Una stima israeliana riporta che il dispiegamento a lungo termine delle divisioni costerebbe ai cittadini circa 7 miliardi di dollari all'anno, escluse le spese umanitarie e di ricostruzione. «Israele continua a dare segnali contrastanti», commenta Rodenbeck. «Da un lato minaccia un'azione militare dura e veloce. Dall’altro il ministro degli Affari strategici dichiara che la guerra finirà forse tra un anno». Se Israele pensava di poter annichilire Hamas con facilità, punendo la popolazione di Gaza, si sbagliava, perché «ormai questa strategia è fallita e ora si è tornati a quella della lentezza».

 

Le conseguenze per la popolazione sono devastanti. La Croce Rossa ha dichiarato che Gaza è «sull’orlo del collasso totale» Abu Omar racconta con una nota vocale gli ultimi giorni: «La situazione è sempre più difficile perché tutti i valichi sono chiusi. Non entra niente, Gaza è sigillata. La gente ha fame: manca la farina, lo zucchero, il sale, l’olio. Abbiamo bisogno di cibo e non possiamo produrre niente. Fabbriche e panifici sono distrutti. Anche prima le cose entravano giorno per giorno, non abbiamo accumulato nulla. Ora c’è anche il problema dell’acqua potabile: gli impianti sono tutti fermi per mancanza di carburante». Il World Food Programme ha emanato una nota di allarme: tutto il cibo in magazzino è finito.

****

- **CONSEGNA 1**
Elenca, per favore, i generi alimentari che il brano su Gaza nomina subito dopo «La gente ha fame».
- **CONSEGNA 2**
Ricopia dal brano su Gaza la parte compresa tra "Le conseguenze per" e "magazzino è finito.", estremi inclusi.
- **CONSEGNA 3**
Prosegui il brano su Gaza a partire dalla sua ultima frase.

- **SEZIONE DATI**
****

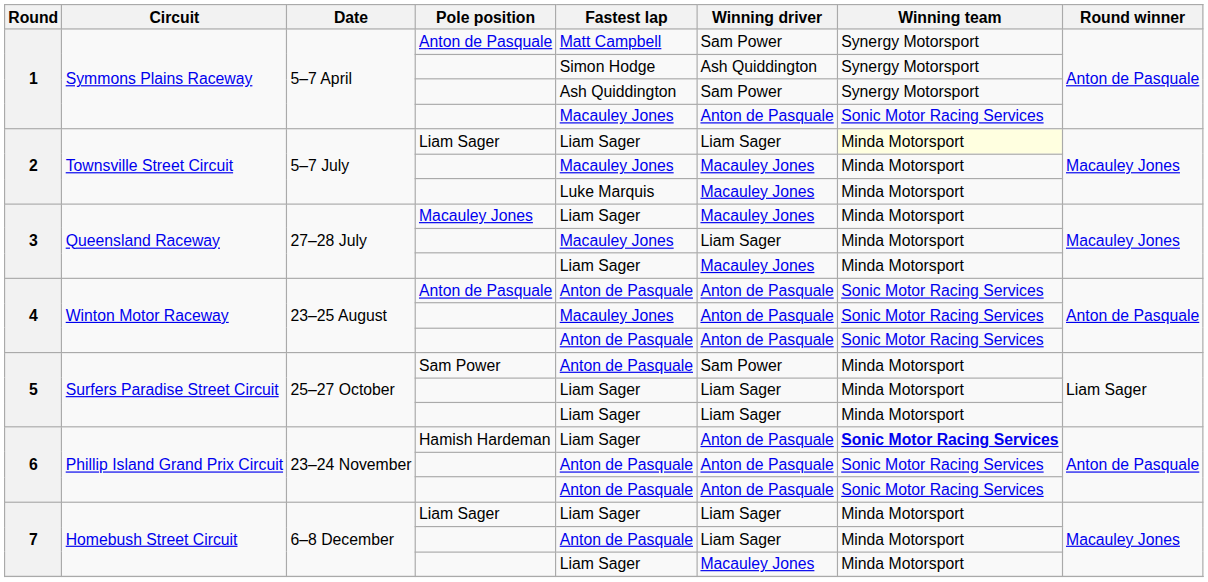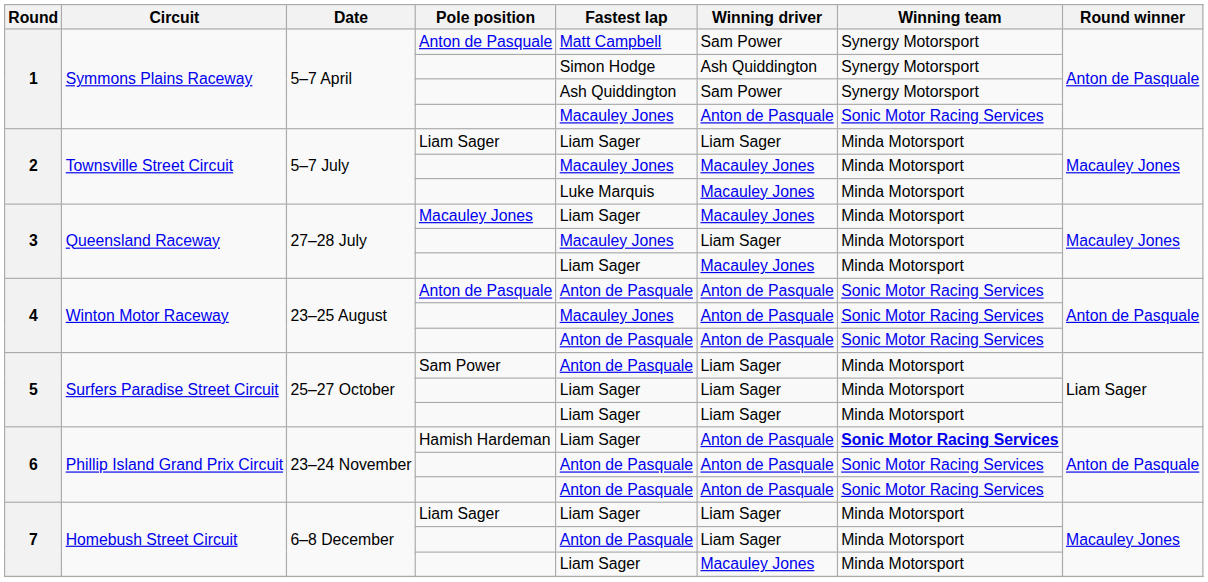2 / Liam Sager | Winning team: lightyellow background -> no background
5 / Sam Power | Winning driver: Sam Power -> Liam Sager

****

- **RISPOSTA SCRITTA 1**
farina, zucchero, sale, olio

- **RISPOSTA SCRITTA 2**
Le conseguenze per la popolazione sono devastanti. La Croce Rossa ha dichiarato che Gaza è «sull’orlo del collasso totale» Abu Omar racconta con una nota vocale gli ultimi giorni: «La situazione è sempre più difficile perché tutti i valichi sono chiusi. Non entra niente, Gaza è sigillata. La gente ha fame: manca la farina, lo zucchero, il sale, l’olio. Abbiamo bisogno di cibo e non possiamo produrre niente. Fabbriche e panifici sono distrutti. Anche prima le cose entravano giorno per giorno, non abbiamo accumulato nulla. Ora c’è anche il problema dell’acqua potabile: gli impianti sono tutti fermi per mancanza di carburante». Il World Food Programme ha emanato una nota di allarme: tutto il cibo in magazzino è finito.

- **RISPOSTA SCRITTA 3**
 

«Noi ora dobbiamo lottare per vivere. Penso che questa non sia una guerra: è un genocidio», dice Abu Omar. «Lo sta pagando la popolazione civile. Tutti sono colpevoli, anche l'Occidente e le Nazioni Unite: nel 21esimo secolo il mondo civile lascia la gente morire di fame».

 

La voce di Salah Abdel Ati, fuori dal contesto traumatico della Striscia, è lucida ed è un appello: «Lo spero tanto, spero tanto di tornare a Gaza. E credo che sia un nostro diritto», afferma, «ma se l’occupazione non finisce non possiamo tornare, né trovare una soluzione per una Palestina democratica. Oggi Israele non dà alcuna possibilità alla Palestina di accedere a un processo di pace: solo con il sostegno della comunità internazionale potremo fermare la violazione continua dei diritti umani».